> _Directions_:
1/ According to the MLP training notebook, why is the network used there intentionally oversized? Answer in one to three sentences.
2/ In the MLP training notebook, what value is assigned to NUM_EPOCHS?
3/ Reproduce the part of the MLP training notebook between "Training an MLP" and "accelerate model training.", inclusive.

> _Provided passage_:
....................
Training an MLP (CPU and GPU)#
In this notebook, we’ll train a simple Multi-Layer Perceptron (MLP) to learn a sine wave function. The primary goal is to demonstrate and compare Nabla’s different execution modes, showcasing how Just-In-Time (JIT) compilation can dramatically accelerate model training.
Note: To create a heavy computational workload and clearly demonstrate performance gains, the MLP used here is intentionally oversized. A much smaller network would be sufficient and probably better for this task, but the larger model allows us to stress-test the JIT compiler and clearly see the speedup from hardware acceleration.
1. Imports and Setup#
First, we’ll import the necessary libraries: nabla
for deep learning, numpy
, matplotlib
for plotting, and time
for benchmarking.
[1]:
import sys
import time
from typing import Any, Callable, List
try:
import matplotlib.pyplot as plt
import numpy as np
import nabla as nb
except ImportError:
import subprocess
packages = ["numpy", "nabla-ml", "matplotlib"]
subprocess.run([sys.executable, "-m", "pip", "install"] + packages, check=True)
import matplotlib.pyplot as plt
import numpy as np
import nabla as nb
print(
f"🎉 All libraries loaded successfully! Python {sys.version_info.major}.{sys.version_info.minor}"
)
🎉 All libraries loaded successfully! Python 3.10
2. Configuration#
Here we define the key hyperparameters for our model architecture and the training process.
[2]:
# Model & Task Configuration
LAYERS = [1, 256, 1024, 2048, 2048, 1024, 256, 1] # Defines the architecture of our MLP
SIN_PERIODS = 8 # The complexity of the sine wave we want to learn
# Training Configuration
BATCH_SIZE = 512
LEARNING_RATE = 0.001 # Using a constant learning rate
NUM_EPOCHS = 500
PRINT_INTERVAL = 100
3. Model and Loss Function#
mlp_forward
: Defines the forward pass of our MLP.mean_squared_error
: Our loss function.
[3]:
def mlp_forward(x: nb.Array, params: list[nb.Array]) -> nb.Array:
"""MLP forward pass through all layers."""
output = x
for i in range(0, len(params) - 1, 2):
w, b = params[i], params[i + 1]
output = nb.matmul(output, w) + b
if i < len(params) - 2:
output = nb.relu(output)
return output
def mean_squared_error(predictions: nb.Array, targets: nb.Array) -> nb.Array:
"""Compute mean squared error loss."""
diff = predictions - targets
squared_errors = diff * diff
batch_size = nb.array(predictions.shape[0], dtype=nb.DType.float32)
....................
> _Data segment_:
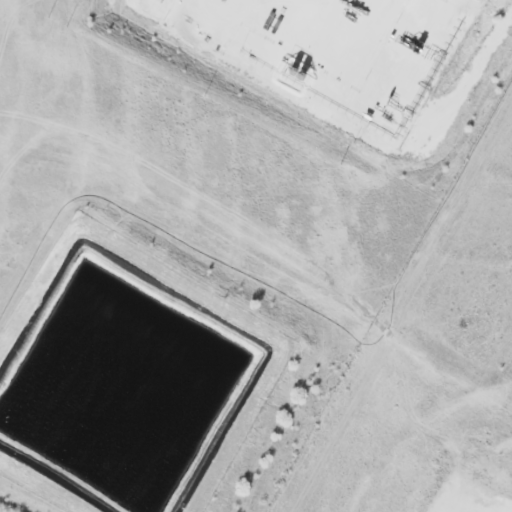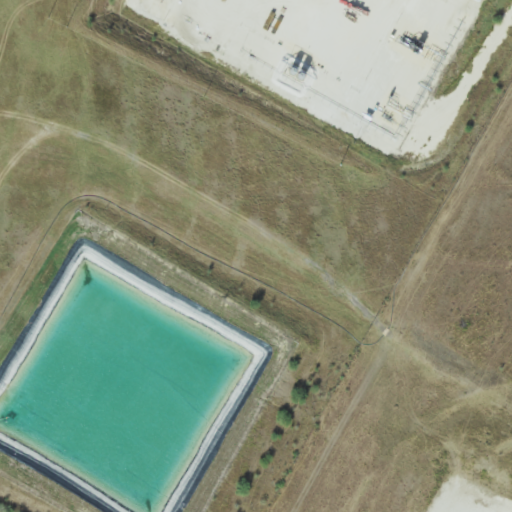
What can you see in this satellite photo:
road: (382, 63)
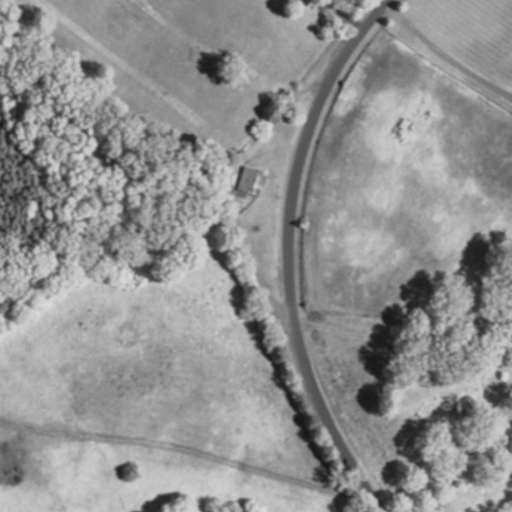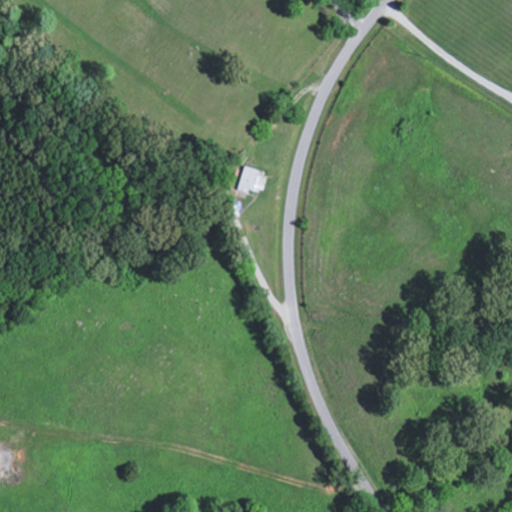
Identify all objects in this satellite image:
....................
> _Task responses_:
1/ The network is intentionally oversized to create a heavy computational workload that clearly demonstrates performance gains. A much smaller network would suffice for learning the sine wave, but the larger model stress-tests the JIT compiler and makes the speedup from hardware acceleration clearly visible.

2/ 500

3/
Training an MLP (CPU and GPU)#
In this notebook, we’ll train a simple Multi-Layer Perceptron (MLP) to learn a sine wave function. The primary goal is to demonstrate and compare Nabla’s different execution modes, showcasing how Just-In-Time (JIT) compilation can dramatically accelerate model training.